Mesela, “Terör örgütü PKK ve DHKP-C’nin talimatıyla açlık grevi yapan ve sonlandıran teröristler için ‘Açlık grevi sonlandıktan sonra beslenme ve tedavi için özet algoritma’ el kitabı TTB tarafından yayınlandı.
Sözde Ermeni Soykırımı iddiaları TTB tarafından sahiplenildi. TTB yönetimi tarafından sözde Ermeni soykırımının 100. Yıldönümünde Ermenistan Tabipleri Birliği’ne mektup yazılarak ‘trajedi’ yorumunda bulunuldu.
Paris Kürt Enstitüsü öncülüğünde hazırlanan ‘Türkiye’de Kürt Sorununa Barışçıl Çözüm’ başlıklı bölücü bildiriye imza attılar.
PKK elebaşı Öcalan’ın sağlığı için özel bir ekip kurup ekibin İmralı’ya gitmesi için Adalet Bakanlığı’na başvurdular.
Suriye’de Mehmetçiğe kurşun sıkan PYD Eş Başkanı Asya Abdullah’a ‘Barış Dostluk ve Demokrasi’ ödülü verdiler.
PKK elebaşı Öcalan’ın talimatıyla açlık grevine başlayan HDP İzmir Milletvekili Leyla Güven ve 250 teröristin sağlık durumlarının bağımsız bir heyet tarafından takip edilmesi için Adalet Bakanlığı’na başvurdular.
Teröristlere böylesine sahip çıkarken, Zeytin Dalı Harekatı’nı gerçekleştiren kahraman askerlerimizin moralin bozmak için ‘Savaş bir halk sağlığı sorunudur’ başlıklı bir bildiri yayımladılar.”
Yani TTB yönetimi ideolojik bir savrulma ile yıkıcı bölücü örgütlere destek olmayı ve milli meselelerde devletin karşısında yer almayı tercih eden bir görüntü veriyor.
Bunlar bizim görebildiklerimiz. Ancak bunlar TTB’nin kapatılmasını gerektirecek nitelikte midir orasına hukukçular cevap vermelidir. Ben asıl MHP’nin hazırlayacağı dosyayı merak ediyorum.

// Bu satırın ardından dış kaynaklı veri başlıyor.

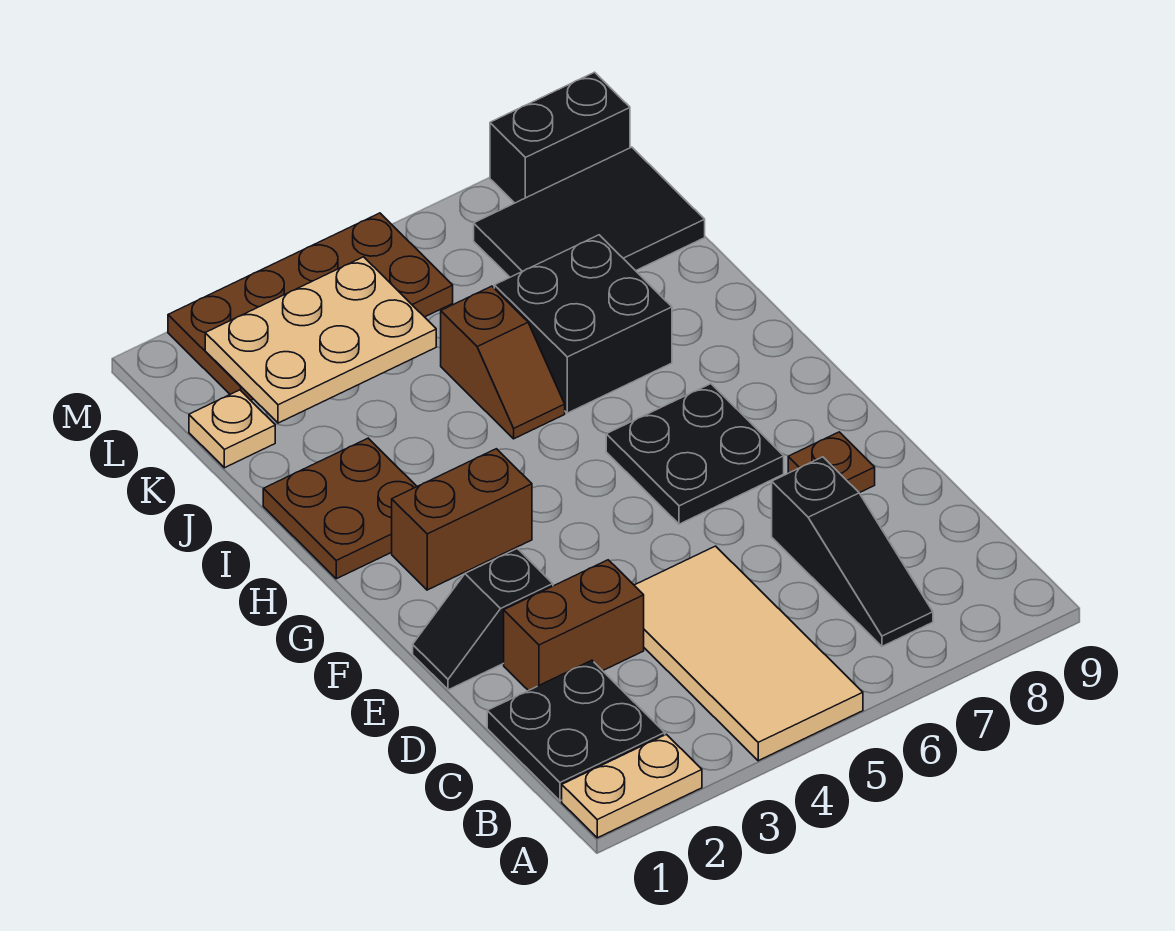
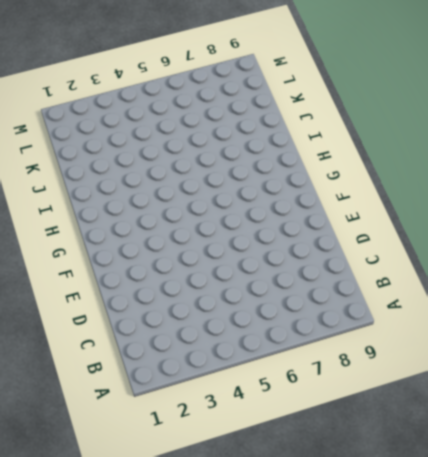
none -> tan plate A1:A2 level 1
none -> tan tile A4:D5 level 1
none -> black plate B1:C2 level 1

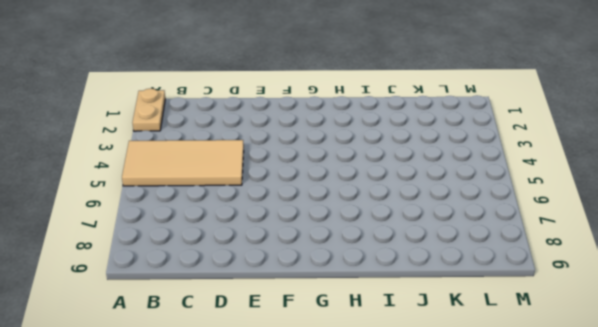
none -> black plate B1:C2 level 1
none -> black slope B7:D7 level 1 top D
none -> brown brick D2:D3 level 1

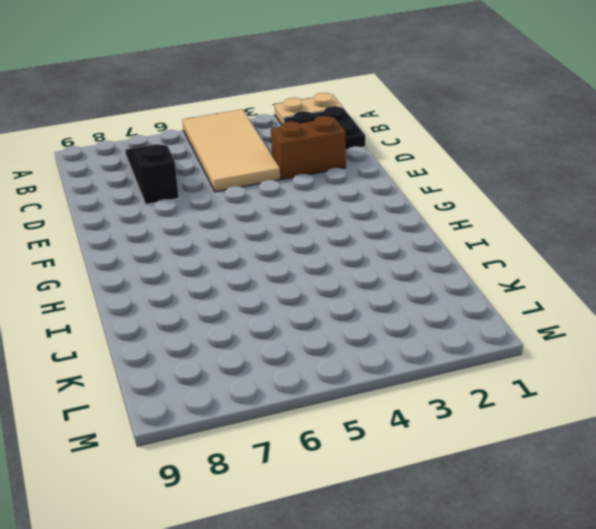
none -> black slope E1:E2 level 1 top 2
none -> brown plate E8 level 1
none -> black plate F6:G7 level 1

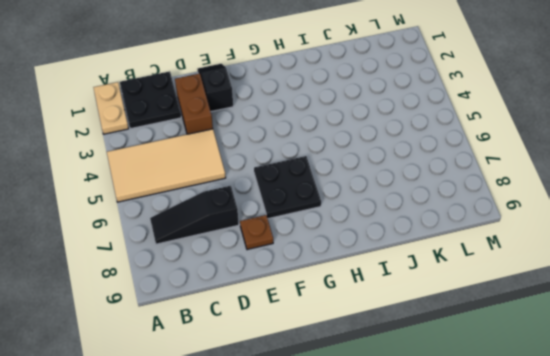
none -> brown brick G2:G3 level 1
none -> brown plate H1:I2 level 1
none -> brown slope I5:J5 level 1 top J

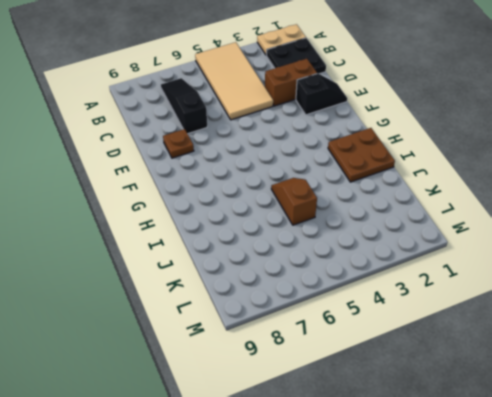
none -> black plate F6:G7 level 1
none -> brown brick G2:G3 level 1
none -> black brick I6:J7 level 1

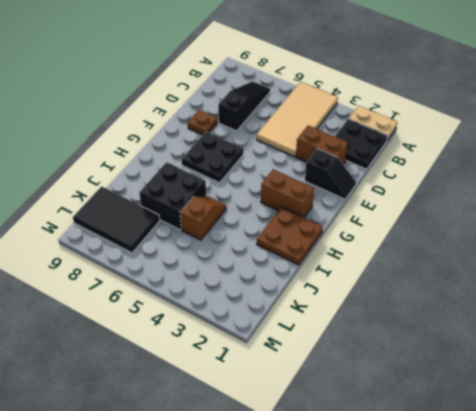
none -> tan plate K1 level 1
none -> brown plate L2:M5 level 1
none -> black brick M8:M9 level 1

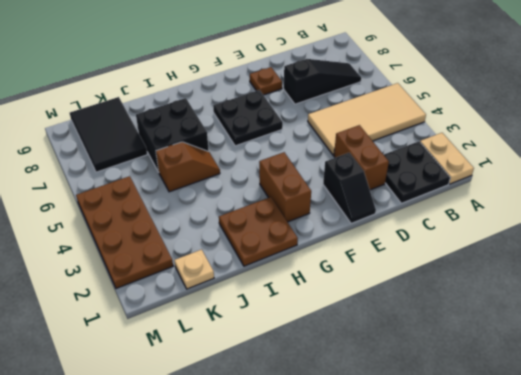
none -> black brick M8:M9 level 1
none -> tan plate K2:L4 level 2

Hülasa, TTB yönetimi iyi bir imtihan vermiyor. Ama yönetimi elinde bulunduran bu ekibe kızmaktan ziyade yönetimi bu ekibe bırakan milliyetçi, muhafazakâr ve vatanperver doktorlara sitem etmemiz gerekiyor.
Doktorlarımızın hepsinin TTB yönetiminin paralelinde düşündüğünü kimse söyleyemez.
Seçimlere üyelerin sadece yüzde onu katılırsa tabiatıyla sonuçtan kimsenin şikâyet etme hakkı olmaz.
Örgütlü azınlıklar örgütsüz kalabalıklara hükmederler.
Muhafazakâr kesim bu alanda maalesef atalet midir korku mudur ihmal midir adı her neyse onu bir türlü üzerinden atabilmiş değildir.
Bence çözüm yolu kapatmaktan değil sahip çıkmaktan geçiyor.